───── Reading passage
DETAILED DESCRIPTION

(8) The figures are merely schematic in nature and serve solely for understanding the disclosure. Identical elements are provided with the same reference symbols. The features of the individual embodiments can be interchanged.

(9) FIG. 1 shows a schematic representation of a camshaft phaser 1 according to the disclosure. The camshaft phaser 1 is used to adjust a phase position between a crankshaft and a camshaft of a motor vehicle. The camshaft phaser 1 has a stator 2. In particular, the stator 2 can be rotationally coupled or rotationally couplable to the crankshaft. The camshaft phaser 1 has a rotor 3. In particular, the rotor 3 can be rotationally coupled or rotationally couplable to the camshaft. The rotor 3 is rotatable relative to the stator 2 and can be arranged radially within and concentric to the stator 2. The camshaft phaser 1 has working chambers 4 which are formed between the stator 2 and the rotor 3 which are each subdivided by a blade of the rotor 3 into a first sub-chamber 5 (A chamber) and a second sub-chamber 6 (B chamber). Hydraulic fluid can be applied to the sub-chambers 5, 6 in order to adjust the rotor 3 relative to the stator 2.
──────────
───── Supplied data
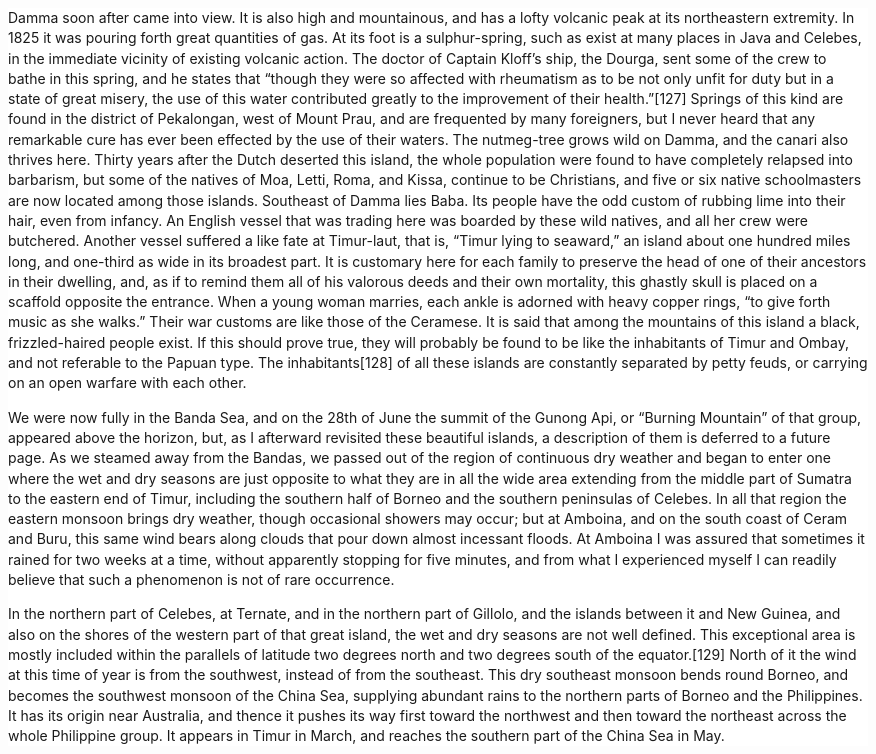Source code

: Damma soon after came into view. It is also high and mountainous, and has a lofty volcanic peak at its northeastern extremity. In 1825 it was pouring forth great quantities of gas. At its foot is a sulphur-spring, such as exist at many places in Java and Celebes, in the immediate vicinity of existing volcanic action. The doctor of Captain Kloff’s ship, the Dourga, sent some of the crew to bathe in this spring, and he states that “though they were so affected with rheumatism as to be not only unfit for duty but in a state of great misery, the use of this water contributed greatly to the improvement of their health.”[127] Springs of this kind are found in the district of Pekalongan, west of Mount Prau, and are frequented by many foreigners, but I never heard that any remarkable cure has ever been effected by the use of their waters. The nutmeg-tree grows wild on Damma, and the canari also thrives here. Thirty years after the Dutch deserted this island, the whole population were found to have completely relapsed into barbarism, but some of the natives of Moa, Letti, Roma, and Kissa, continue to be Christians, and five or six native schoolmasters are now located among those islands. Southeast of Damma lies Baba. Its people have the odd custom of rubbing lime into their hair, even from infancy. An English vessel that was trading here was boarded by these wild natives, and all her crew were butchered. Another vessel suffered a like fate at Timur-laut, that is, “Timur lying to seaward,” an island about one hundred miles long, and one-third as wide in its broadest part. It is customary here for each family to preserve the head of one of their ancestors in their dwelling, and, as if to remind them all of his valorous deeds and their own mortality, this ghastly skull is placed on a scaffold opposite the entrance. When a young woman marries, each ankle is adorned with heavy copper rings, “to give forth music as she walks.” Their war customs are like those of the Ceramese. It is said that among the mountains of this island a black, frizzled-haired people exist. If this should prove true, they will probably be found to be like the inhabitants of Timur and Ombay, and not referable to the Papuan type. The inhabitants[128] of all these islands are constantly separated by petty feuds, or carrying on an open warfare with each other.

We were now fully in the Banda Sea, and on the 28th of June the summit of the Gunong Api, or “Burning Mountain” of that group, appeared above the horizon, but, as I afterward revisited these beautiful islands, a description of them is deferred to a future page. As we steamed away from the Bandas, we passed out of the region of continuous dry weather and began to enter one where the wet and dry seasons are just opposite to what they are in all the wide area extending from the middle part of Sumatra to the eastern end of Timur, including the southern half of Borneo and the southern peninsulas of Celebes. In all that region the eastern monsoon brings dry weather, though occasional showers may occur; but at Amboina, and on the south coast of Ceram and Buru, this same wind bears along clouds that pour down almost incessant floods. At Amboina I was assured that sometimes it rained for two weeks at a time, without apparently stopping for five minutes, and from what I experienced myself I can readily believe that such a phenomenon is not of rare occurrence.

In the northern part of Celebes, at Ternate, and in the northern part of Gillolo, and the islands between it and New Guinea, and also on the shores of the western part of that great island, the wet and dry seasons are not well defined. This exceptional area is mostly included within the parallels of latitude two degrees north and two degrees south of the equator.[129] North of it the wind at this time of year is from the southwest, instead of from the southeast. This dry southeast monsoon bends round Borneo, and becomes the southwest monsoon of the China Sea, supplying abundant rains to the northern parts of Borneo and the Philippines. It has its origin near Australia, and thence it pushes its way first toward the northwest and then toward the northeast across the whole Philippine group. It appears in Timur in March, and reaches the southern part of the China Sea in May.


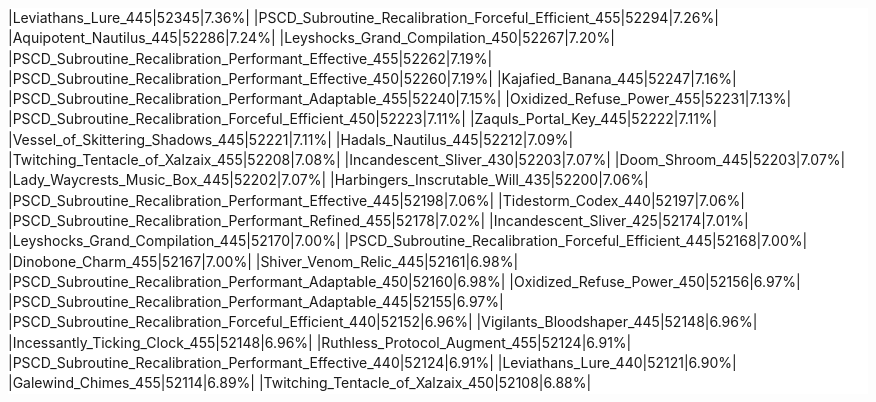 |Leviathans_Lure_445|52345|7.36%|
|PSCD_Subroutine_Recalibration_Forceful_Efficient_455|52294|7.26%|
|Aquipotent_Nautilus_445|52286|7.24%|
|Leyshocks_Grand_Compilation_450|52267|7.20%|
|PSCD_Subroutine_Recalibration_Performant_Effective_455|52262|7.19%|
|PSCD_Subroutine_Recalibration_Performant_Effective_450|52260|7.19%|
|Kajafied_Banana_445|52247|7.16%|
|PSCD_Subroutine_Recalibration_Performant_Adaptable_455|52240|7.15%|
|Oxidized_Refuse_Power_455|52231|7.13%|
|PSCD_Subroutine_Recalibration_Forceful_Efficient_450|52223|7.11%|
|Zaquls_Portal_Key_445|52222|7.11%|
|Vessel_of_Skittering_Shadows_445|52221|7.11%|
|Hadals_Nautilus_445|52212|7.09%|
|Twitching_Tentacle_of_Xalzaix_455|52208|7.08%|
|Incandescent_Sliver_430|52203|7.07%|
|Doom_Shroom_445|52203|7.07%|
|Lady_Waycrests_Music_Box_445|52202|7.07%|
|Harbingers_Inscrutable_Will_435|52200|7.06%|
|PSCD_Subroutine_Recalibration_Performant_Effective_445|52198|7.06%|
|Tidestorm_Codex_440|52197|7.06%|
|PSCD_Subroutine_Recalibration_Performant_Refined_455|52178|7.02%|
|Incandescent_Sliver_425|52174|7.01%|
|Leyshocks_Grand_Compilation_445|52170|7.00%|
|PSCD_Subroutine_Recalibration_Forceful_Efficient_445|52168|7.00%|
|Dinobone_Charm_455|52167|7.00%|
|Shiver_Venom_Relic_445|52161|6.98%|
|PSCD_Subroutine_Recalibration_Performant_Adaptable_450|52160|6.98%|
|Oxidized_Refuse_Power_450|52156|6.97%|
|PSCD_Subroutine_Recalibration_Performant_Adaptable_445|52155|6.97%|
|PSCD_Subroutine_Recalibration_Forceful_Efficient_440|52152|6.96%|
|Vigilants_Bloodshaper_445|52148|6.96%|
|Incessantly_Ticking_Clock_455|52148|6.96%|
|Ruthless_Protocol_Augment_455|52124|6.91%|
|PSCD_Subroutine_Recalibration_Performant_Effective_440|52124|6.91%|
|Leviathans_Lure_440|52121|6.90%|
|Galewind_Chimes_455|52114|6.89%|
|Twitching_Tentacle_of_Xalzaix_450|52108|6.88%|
──────────
■ Tasks to complete
• a. In the camshaft phaser description, recast the paragraph beginning "FIG. 1 shows a schematic representation" as a short bulleted list that keeps its main facts.
• b. What other name does the camshaft phaser description give for the second sub-chamber 6?
• c. Please carry on the camshaft phaser description from the point where it stops.
The data on this page is not needed for any task.

■ Task-by-task outputs
• a.
- FIG. 1 schematically shows camshaft phaser 1, which adjusts the phase position between a motor vehicle's crankshaft and camshaft.
- It has a stator 2, which can be rotationally coupled to the crankshaft.
- It has a rotor 3, which can be rotationally coupled to the camshaft, turns relative to the stator and can sit radially inside and concentric to it.
- Working chambers 4 lie between stator and rotor, each divided by a rotor blade into a first sub-chamber 5 (A chamber) and a second sub-chamber 6 (B chamber).
- Hydraulic fluid applied to these sub-chambers adjusts the rotor relative to the stator.

• b. The B chamber.

• c.
(10) For storage of the hydraulic fluid, the camshaft phaser 1 has a reservoir 9 which is connected to the sub-chambers 5, 6 via one non-return valve 7, 8 each in order that when a negative pressure prevails in one of the sub-chambers 5, 6, the hydraulic fluid is fed from the reservoir 9 to this sub-chamber 5, 6. Thus, hydraulic fluid is fed to the first sub-chamber 5 from the reservoir 9 via the first non-return valve 7 when a negative pressure prevails in the first sub-chamber 5, and hydraulic fluid is fed to the second sub-chamber 6 from the reservoir 9 via the second non-return valve 8 when a negative pressure prevails in the second sub-chamber 6.

(11) For oil pressure actuated adjustment, the two sub-chambers 5, 6 are each connected to a central valve 12 via a working channel 10, 11. Thus, depending on the switching position of the central valve 12, the first sub-chamber 5 is connected to a pump for pressurization or to a tank for pressure relief via the first working channel 10, and, depending on the switching position of the central valve 12, the second sub-chamber 6 is connected to the pump for pressurization or to the tank for pressure relief via the second working channel 11.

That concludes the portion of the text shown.